Blow endorses effort and hard work for their own sake, with eyes wide open to the hard facts of life–that is, that although effort and hard work cannot guarantee reward, not working hard will pretty much guarantee failure. He accepts life on its own terms (as Jimmy Carter once said, fundamentally unfair) without using those terms as an excuse for giving up.

We are obligated to play the hand we’re dealt, even when the deck is stacked against us. And the deck is stacked against a lot of people.

I don’t think I am the only person who is incredibly tired of those self-satisfied folks who–having been born on or near the top of the hill–not only brag about their prowess as climbers, but sneer at the “losers” stuck below. (My grandmother used to describe them as “born on 3d base and think they’ve hit a triple.”)

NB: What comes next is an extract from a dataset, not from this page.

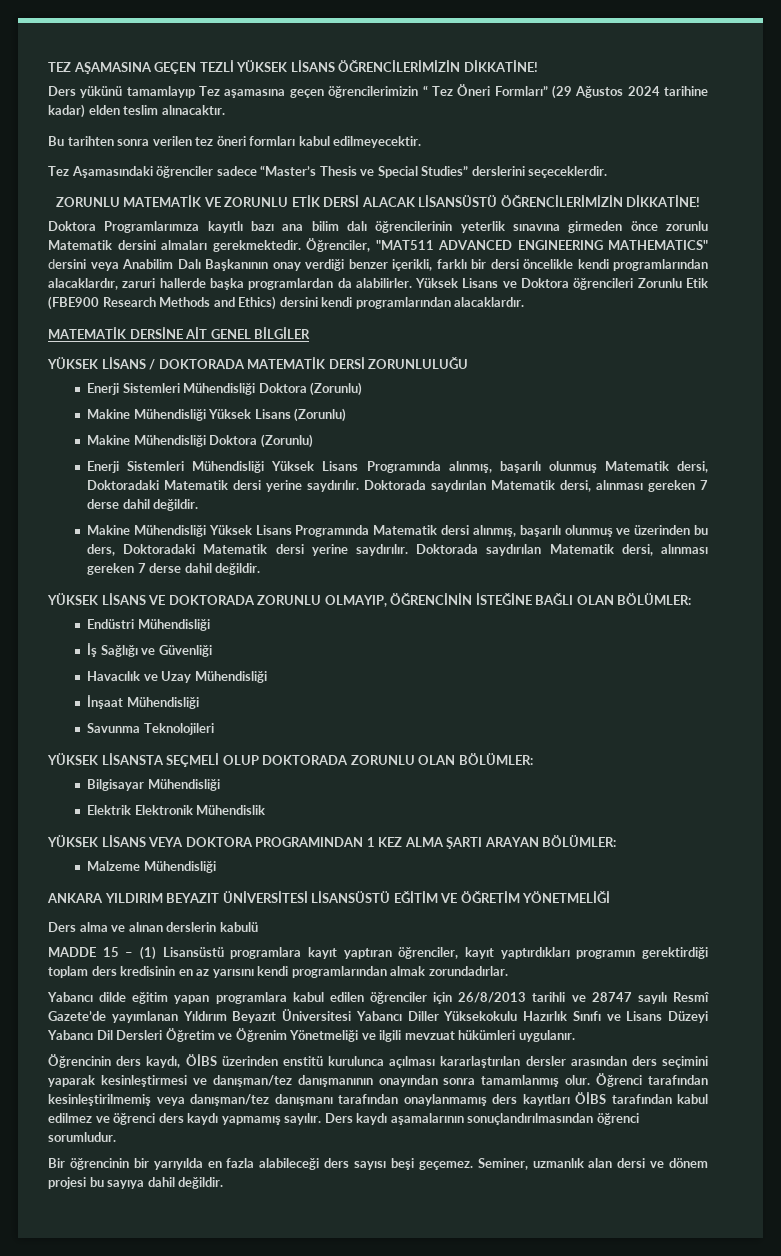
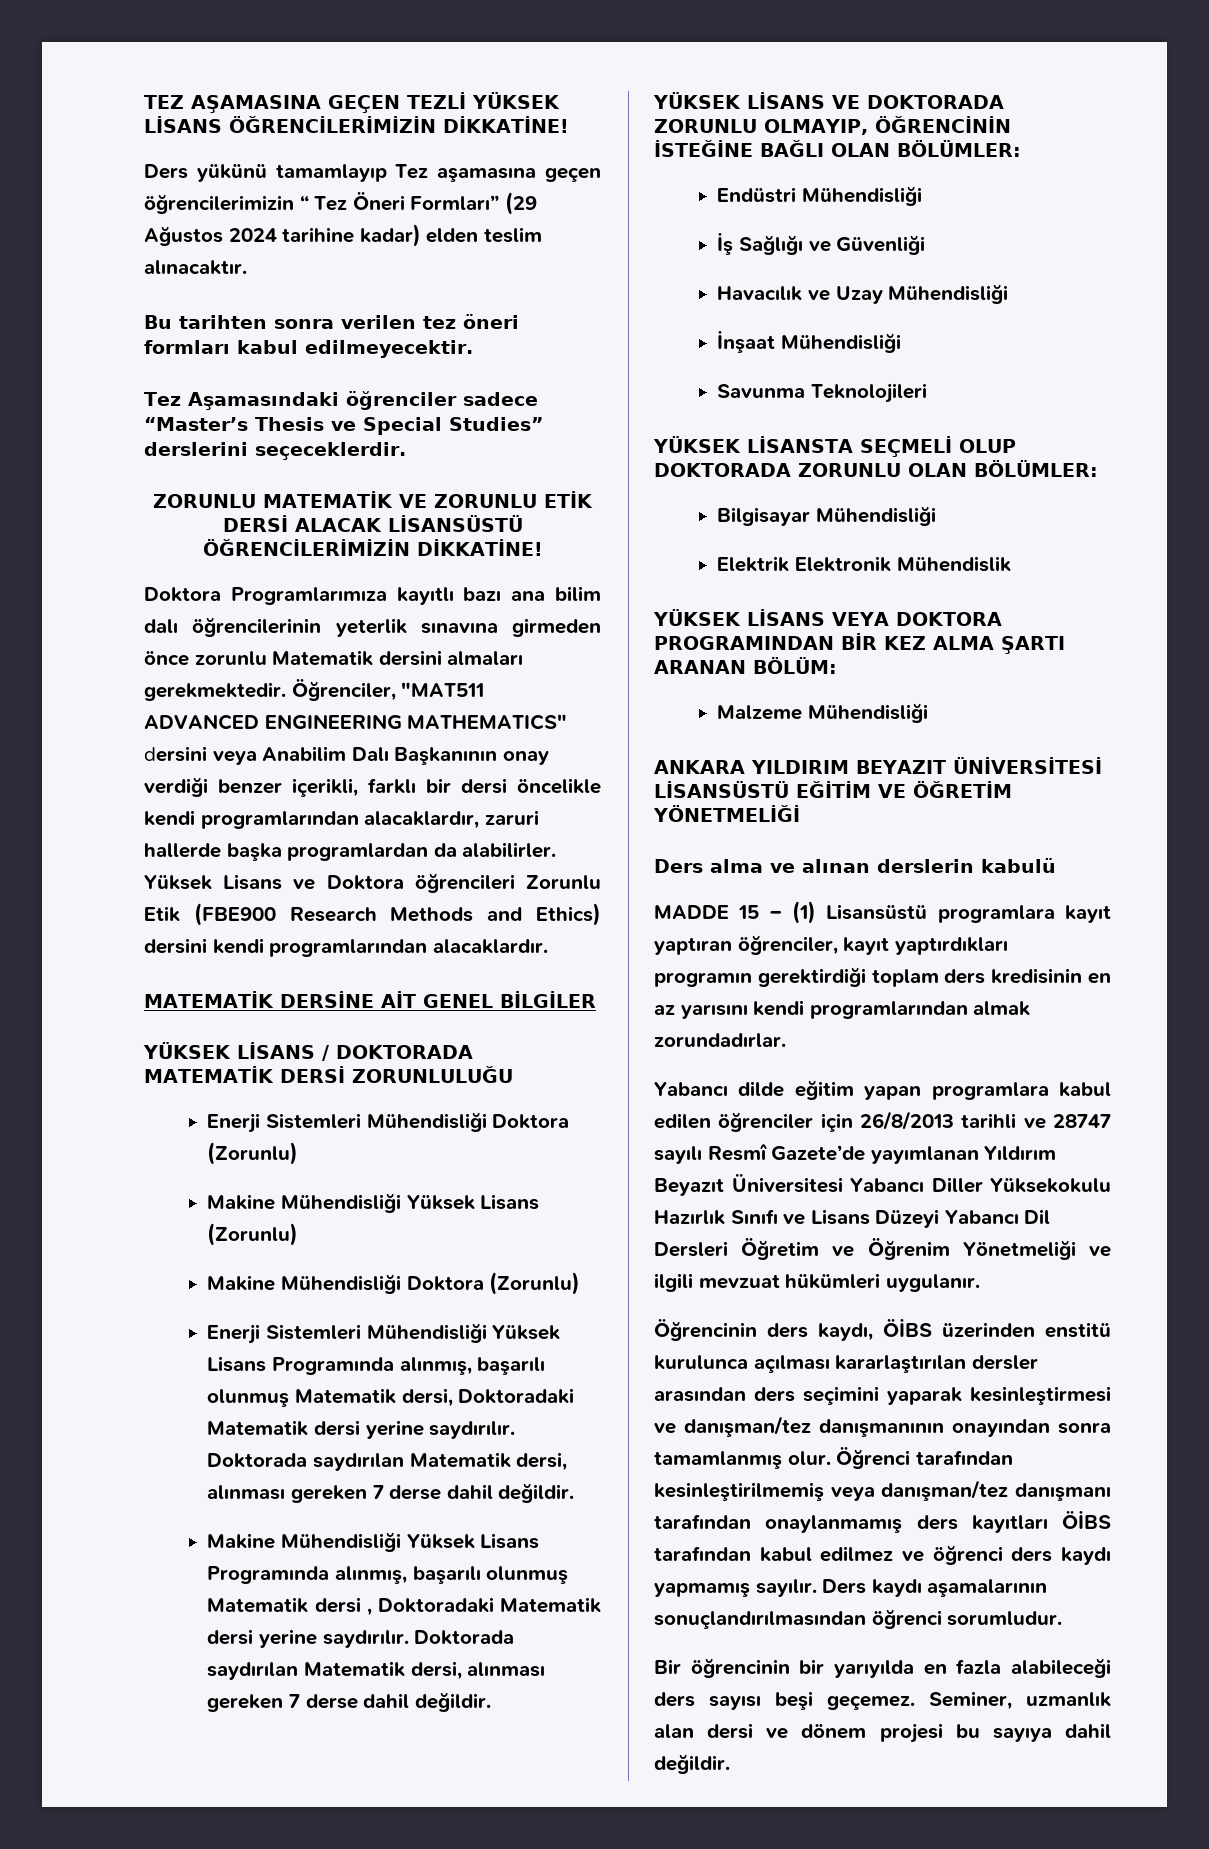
[373,525,709,537] [87,544,116,556] Matematik dersi alınmış, başarılı olunmuş ve üzerinden bu ders, -> [334,1566,569,1584] [207,1597,372,1616] alınmış, başarılı olunmuş Matematik dersi ,
[366,837,375,847] 1 -> [841,633,877,650] BİR
[484,835,617,847] ARAYAN BÖLÜMLER: -> [654,657,837,674] ARANAN BÖLÜM:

I’m tired of the self-proclaimed, “self-made” businessman (almost always a white Anglo-Saxon Protestant heterosexual male) who is incapable of recognizing his dependence on the social infrastructure that privileged him over more marginalized folks, and unwilling or unable to experience gratitude for his good fortune.

I’m especially tired of the self-congratulatory “smart businessman” who takes advantage of tax loopholes (excuse me, “incentives”) to drive his effective tax rate below that of his secretary, but who nevertheless considers himself morally superior to the “takers” who don’t make enough money to owe federal income taxes.

I’m tired of self-deception and double standards and people who prefer not to see the hill that Charles Blow so eloquently describes. 

And I’m really, really tired of the ideologues with vested interests who are spreading the mythology.